The 2009 losses were comprised of €559m in operating losses and €147m in writedowns of assets. The UK insurance business was responsible for €333m of the loss with the bulk of it relating to the non-motor insurance.
The administrators said today that they had stemmed the company’s losses since their appointment in March last year, but the company’s performance in 2009 and 2010 would require a call on the Insurance Compensation Fund totalling €600m.
The Central Bank said tapping the fund had been expected.
"The need to access the ICF is not unexpected in light of the serious and persistent solvency problems at QIL which led to its administration," it said.
"The Central Bank will carry out a review of the financial position of the fund in the coming weeks and will make a recommendation to the Minister for Finance (Michael Noonan) regarding the funding that the minister may provide to the fund based on the outcome of this review."

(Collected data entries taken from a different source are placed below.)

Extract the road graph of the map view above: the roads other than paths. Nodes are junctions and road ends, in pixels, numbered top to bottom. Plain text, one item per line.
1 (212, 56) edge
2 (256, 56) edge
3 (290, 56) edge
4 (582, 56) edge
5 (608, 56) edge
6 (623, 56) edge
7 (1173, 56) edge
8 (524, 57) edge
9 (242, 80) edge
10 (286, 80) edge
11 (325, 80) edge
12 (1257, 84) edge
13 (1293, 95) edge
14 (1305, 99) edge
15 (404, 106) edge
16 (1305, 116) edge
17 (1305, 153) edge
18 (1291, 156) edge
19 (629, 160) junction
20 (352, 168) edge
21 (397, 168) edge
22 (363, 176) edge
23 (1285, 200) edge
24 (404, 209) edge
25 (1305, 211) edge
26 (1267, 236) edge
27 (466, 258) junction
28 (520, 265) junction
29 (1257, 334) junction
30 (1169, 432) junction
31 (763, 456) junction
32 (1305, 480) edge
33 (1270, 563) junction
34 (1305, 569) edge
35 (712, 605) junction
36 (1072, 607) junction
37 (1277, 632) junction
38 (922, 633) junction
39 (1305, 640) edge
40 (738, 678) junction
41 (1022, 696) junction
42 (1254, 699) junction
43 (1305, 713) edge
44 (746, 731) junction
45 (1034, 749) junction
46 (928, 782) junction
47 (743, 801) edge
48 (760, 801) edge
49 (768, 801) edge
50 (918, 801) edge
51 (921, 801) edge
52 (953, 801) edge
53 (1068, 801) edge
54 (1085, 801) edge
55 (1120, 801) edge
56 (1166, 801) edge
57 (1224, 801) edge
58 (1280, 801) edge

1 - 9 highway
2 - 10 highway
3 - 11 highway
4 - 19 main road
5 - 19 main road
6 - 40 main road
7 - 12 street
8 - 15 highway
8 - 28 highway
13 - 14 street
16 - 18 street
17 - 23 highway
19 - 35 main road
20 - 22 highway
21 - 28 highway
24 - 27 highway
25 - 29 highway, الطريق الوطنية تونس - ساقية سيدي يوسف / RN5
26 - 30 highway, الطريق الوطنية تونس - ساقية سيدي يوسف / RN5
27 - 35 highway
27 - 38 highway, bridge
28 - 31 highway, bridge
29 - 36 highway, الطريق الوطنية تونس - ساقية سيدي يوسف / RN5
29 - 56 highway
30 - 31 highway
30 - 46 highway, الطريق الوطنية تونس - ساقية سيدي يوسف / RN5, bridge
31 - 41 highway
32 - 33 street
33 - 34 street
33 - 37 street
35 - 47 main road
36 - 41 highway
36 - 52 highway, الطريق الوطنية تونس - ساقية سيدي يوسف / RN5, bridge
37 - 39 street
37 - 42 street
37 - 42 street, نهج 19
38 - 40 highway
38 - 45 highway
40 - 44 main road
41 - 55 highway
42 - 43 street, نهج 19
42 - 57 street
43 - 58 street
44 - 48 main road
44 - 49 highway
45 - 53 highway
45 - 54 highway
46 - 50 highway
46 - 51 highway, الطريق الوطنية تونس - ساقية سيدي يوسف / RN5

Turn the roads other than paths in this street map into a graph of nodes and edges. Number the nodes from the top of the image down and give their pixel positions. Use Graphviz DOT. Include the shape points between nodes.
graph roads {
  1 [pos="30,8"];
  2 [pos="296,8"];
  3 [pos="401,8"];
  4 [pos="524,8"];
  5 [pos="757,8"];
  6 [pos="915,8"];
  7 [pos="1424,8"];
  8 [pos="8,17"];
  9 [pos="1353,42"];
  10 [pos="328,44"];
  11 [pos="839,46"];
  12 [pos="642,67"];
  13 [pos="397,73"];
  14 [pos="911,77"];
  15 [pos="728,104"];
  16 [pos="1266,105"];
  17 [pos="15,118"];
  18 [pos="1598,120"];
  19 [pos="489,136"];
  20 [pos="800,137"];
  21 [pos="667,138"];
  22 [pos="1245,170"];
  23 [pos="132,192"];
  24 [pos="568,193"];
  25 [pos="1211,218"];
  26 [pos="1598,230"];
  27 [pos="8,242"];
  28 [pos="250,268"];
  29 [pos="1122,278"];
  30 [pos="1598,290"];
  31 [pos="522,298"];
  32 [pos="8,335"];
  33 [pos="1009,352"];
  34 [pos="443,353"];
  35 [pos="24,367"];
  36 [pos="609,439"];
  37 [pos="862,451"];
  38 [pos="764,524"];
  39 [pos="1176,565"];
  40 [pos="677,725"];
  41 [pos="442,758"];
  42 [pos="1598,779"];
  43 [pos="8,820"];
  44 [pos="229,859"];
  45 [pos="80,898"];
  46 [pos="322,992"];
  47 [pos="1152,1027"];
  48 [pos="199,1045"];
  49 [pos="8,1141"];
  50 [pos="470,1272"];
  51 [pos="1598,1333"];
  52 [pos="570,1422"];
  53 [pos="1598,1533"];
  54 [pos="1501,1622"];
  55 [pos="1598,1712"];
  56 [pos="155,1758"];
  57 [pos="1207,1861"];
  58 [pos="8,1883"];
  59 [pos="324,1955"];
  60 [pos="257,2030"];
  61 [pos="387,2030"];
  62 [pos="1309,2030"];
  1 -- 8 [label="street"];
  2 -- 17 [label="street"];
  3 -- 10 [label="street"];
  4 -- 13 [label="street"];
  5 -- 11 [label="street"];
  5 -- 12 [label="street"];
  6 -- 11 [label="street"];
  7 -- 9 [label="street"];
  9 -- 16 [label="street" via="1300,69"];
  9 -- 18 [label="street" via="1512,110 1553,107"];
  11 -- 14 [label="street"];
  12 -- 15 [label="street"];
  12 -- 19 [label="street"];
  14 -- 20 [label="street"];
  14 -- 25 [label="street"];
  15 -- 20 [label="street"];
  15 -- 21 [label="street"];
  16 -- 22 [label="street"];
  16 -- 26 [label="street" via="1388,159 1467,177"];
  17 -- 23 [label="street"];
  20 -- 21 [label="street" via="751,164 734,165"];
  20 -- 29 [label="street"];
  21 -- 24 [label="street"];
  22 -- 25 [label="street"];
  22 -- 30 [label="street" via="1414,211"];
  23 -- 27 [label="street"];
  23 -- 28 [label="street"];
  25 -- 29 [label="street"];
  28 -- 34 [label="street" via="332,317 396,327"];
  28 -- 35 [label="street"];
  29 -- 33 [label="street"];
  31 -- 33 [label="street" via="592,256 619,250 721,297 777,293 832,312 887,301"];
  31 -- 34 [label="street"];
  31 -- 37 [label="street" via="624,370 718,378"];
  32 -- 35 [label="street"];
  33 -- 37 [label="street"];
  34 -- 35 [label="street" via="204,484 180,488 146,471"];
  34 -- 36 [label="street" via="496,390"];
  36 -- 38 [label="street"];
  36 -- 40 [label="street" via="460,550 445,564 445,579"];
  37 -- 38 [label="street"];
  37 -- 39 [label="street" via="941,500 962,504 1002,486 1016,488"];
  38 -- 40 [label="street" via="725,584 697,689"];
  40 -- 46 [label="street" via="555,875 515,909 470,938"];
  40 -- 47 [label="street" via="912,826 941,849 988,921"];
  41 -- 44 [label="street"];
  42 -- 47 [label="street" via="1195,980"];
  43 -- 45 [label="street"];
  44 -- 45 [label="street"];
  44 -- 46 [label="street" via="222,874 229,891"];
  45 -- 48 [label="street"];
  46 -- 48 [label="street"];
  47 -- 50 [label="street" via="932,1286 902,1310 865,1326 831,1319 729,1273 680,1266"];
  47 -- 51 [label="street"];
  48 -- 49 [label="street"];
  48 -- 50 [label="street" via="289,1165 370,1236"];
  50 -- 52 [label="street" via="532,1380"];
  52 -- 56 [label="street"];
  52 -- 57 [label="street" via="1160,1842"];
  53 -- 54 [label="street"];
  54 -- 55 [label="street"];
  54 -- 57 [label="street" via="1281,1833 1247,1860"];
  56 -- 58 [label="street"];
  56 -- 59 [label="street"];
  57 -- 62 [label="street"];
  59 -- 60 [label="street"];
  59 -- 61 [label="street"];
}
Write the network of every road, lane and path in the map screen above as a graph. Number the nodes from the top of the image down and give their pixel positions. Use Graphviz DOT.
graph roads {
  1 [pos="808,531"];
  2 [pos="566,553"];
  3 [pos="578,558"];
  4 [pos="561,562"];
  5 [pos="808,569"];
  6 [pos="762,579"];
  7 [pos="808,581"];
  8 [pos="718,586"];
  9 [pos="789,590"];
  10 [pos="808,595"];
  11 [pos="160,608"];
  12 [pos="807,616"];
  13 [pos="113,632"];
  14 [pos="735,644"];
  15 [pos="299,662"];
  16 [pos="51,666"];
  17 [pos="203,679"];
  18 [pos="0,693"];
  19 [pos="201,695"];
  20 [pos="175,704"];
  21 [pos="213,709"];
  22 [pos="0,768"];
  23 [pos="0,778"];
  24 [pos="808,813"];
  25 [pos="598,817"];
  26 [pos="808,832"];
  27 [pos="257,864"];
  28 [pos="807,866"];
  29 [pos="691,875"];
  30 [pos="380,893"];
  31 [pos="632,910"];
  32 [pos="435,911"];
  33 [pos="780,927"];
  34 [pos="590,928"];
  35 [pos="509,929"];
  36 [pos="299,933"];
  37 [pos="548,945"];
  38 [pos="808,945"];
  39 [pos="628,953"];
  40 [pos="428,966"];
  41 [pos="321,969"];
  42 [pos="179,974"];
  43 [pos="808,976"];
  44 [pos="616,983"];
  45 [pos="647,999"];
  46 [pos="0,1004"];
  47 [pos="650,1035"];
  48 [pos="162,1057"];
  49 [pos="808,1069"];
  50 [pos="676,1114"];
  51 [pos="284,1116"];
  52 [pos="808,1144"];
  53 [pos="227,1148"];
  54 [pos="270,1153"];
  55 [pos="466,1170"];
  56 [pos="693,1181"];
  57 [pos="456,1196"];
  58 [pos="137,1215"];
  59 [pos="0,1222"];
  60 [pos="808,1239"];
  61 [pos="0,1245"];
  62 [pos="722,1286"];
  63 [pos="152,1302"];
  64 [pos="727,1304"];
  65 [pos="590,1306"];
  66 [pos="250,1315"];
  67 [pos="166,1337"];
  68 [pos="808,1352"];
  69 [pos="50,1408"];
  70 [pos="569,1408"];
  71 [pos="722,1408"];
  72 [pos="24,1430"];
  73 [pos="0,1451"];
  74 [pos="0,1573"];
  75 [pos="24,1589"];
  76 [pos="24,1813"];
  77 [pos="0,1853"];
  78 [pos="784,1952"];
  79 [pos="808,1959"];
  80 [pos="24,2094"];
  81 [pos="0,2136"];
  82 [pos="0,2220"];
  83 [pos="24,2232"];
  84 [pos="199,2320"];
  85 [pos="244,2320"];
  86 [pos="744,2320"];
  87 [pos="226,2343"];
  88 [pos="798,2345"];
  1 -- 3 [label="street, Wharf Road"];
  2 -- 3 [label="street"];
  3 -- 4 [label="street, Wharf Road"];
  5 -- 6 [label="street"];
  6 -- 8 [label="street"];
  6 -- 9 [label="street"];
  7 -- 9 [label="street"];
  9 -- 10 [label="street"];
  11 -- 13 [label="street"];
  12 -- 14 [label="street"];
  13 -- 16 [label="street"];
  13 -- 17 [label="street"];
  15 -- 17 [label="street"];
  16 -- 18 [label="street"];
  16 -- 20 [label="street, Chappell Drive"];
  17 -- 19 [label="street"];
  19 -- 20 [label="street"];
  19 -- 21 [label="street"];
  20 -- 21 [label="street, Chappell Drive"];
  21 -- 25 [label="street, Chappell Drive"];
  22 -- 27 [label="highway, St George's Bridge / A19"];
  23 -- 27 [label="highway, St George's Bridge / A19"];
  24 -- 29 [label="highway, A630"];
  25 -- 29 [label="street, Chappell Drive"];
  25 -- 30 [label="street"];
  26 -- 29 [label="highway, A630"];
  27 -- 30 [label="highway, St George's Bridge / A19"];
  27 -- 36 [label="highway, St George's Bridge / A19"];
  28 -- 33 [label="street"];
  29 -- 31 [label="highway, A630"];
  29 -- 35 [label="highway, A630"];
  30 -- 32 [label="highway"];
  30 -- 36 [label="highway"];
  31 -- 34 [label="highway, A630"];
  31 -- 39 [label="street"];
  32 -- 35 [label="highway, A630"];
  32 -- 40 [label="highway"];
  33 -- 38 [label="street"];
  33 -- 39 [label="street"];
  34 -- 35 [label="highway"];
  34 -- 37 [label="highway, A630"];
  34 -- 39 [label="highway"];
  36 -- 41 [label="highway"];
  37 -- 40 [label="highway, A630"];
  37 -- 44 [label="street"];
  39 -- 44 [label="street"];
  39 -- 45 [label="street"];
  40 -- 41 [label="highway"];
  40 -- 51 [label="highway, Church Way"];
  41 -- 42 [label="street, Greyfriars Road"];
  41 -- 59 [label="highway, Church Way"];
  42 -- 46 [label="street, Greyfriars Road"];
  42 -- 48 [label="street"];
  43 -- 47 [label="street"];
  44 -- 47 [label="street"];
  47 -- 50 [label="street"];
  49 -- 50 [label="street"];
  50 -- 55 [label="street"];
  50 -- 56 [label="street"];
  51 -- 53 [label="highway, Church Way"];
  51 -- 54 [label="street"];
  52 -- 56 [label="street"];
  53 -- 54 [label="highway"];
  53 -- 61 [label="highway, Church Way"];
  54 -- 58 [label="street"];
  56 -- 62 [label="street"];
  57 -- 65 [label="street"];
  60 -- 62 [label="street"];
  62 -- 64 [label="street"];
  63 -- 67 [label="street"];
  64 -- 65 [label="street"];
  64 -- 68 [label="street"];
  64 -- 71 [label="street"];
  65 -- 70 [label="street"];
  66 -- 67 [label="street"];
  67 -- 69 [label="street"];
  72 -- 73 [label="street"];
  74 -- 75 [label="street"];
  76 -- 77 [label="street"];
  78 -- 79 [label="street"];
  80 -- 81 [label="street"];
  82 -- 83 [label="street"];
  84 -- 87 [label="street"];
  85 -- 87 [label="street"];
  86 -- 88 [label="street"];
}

It added: "The Central Bank worked closely with the administrators to ensure that the funds required from the ICF were limited as much as possible.
"The Central Bank's main concern is to ensure that policyholders' claims are paid as they fall due."
The penalties on consumers to cover the use of the fund could range from 2pc up as high as 6pc on an insurance premium for one year. The levies could also be in place for a decade, reducing year on year.
The first amount taken from the fund will be €180m.
The administrators also said that buyers Liberty Mutual and Anglo will divert 25pc of profits to cover some of the cost of tapping the state compensation fund.
Earlier this week Sean Quinn accused the administrators of doing enormous damage to the company after it emerged that the burden of Quinn Insurance’s €620m shortfall will be borne by insurance customers with a levy of up to 2pc.
“It is a truly appalling admission by the administrators of enormous damage they have caused to one of Ireland’s most successful companies in just 13 months,” he said in a statement.
“This is totally unnecessary and counterproductive. We have maintained throughout the past 13 months that the appointment of administrators to Quinn Insurance did not have a legal basis and was a major commercial mistake considering that the company had €1.1bn of cash and property assets valued at €400m at the time of appointment.
“We voiced our concerns repeatedly that it would eventually have huge negative knock-on implications for jobs, competition and the State. This now unfortunately appears to be coming to pass.”